**Prompt**: Please set down the data word for word; images do not go in the copy.

**Dataset extract**:
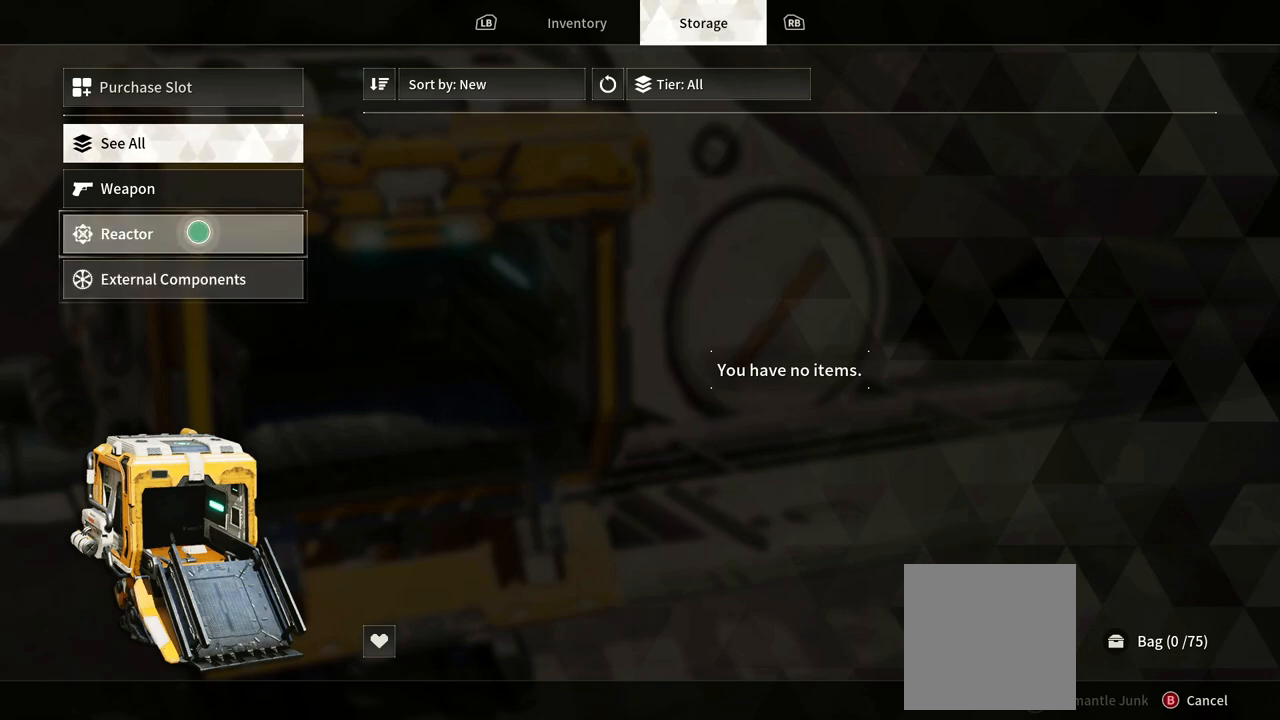
{"buttons": ["A"], "left_stick": "center", "right_stick": "center", "events": [[233, "left_stick", "up"], [383, "left_stick", "center"], [483, "A", "down"]]}
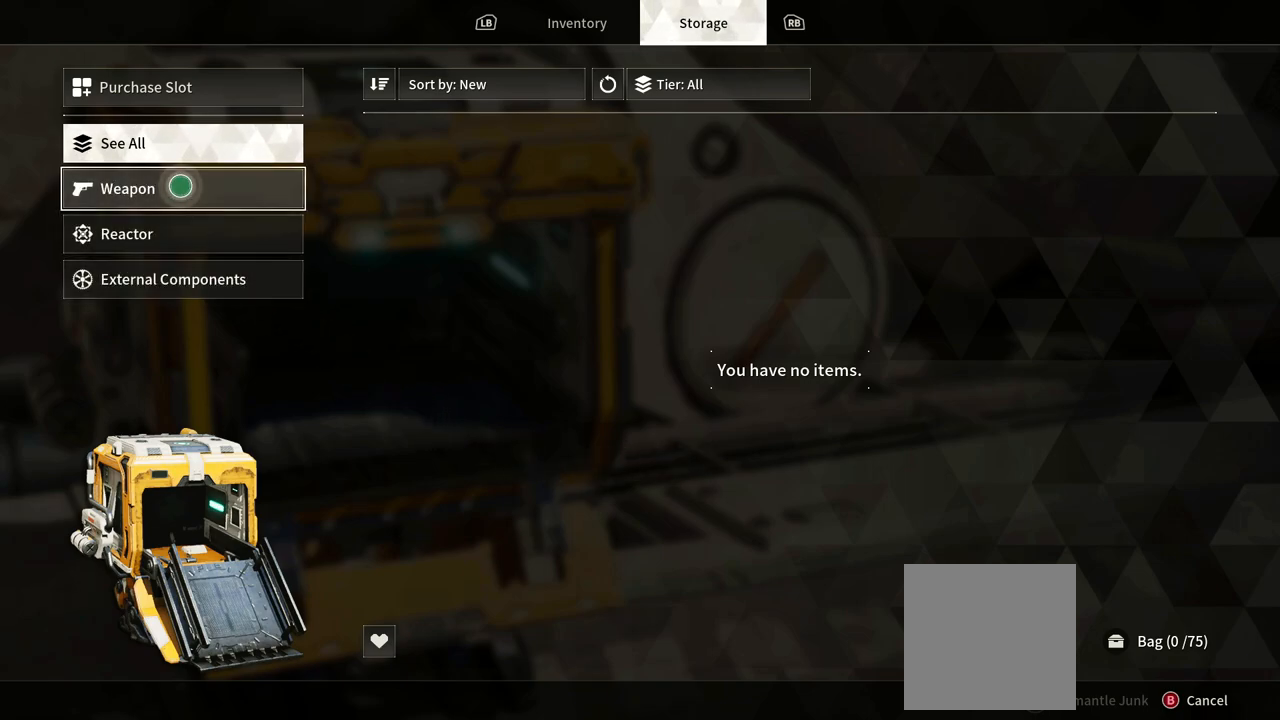
{"buttons": [], "left_stick": "center", "right_stick": "center", "events": [[133, "A", "up"]]}
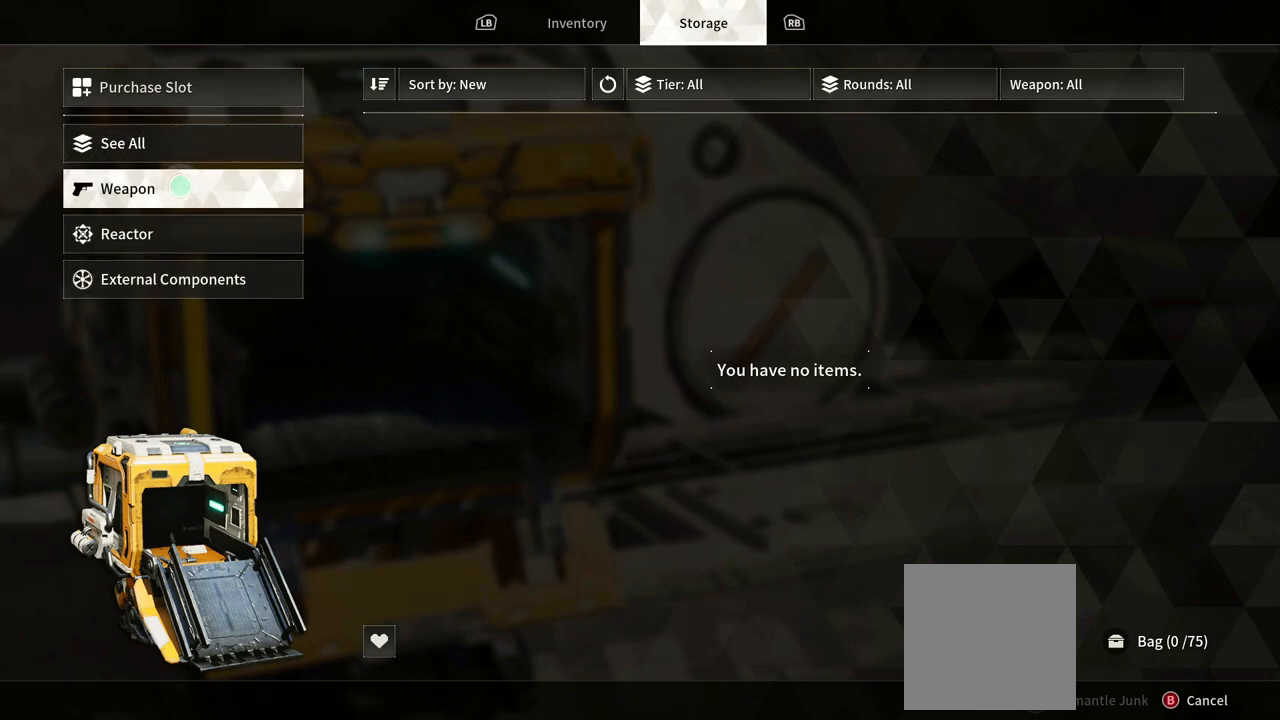
{"buttons": [], "left_stick": "center", "right_stick": "center", "events": []}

**Your response**:
{"buttons": ["A"], "left_stick": "center", "right_stick": "center", "events": [[233, "left_stick", "up"], [383, "left_stick", "center"], [483, "A", "down"]]}
{"buttons": [], "left_stick": "center", "right_stick": "center", "events": [[133, "A", "up"]]}
{"buttons": [], "left_stick": "center", "right_stick": "center", "events": []}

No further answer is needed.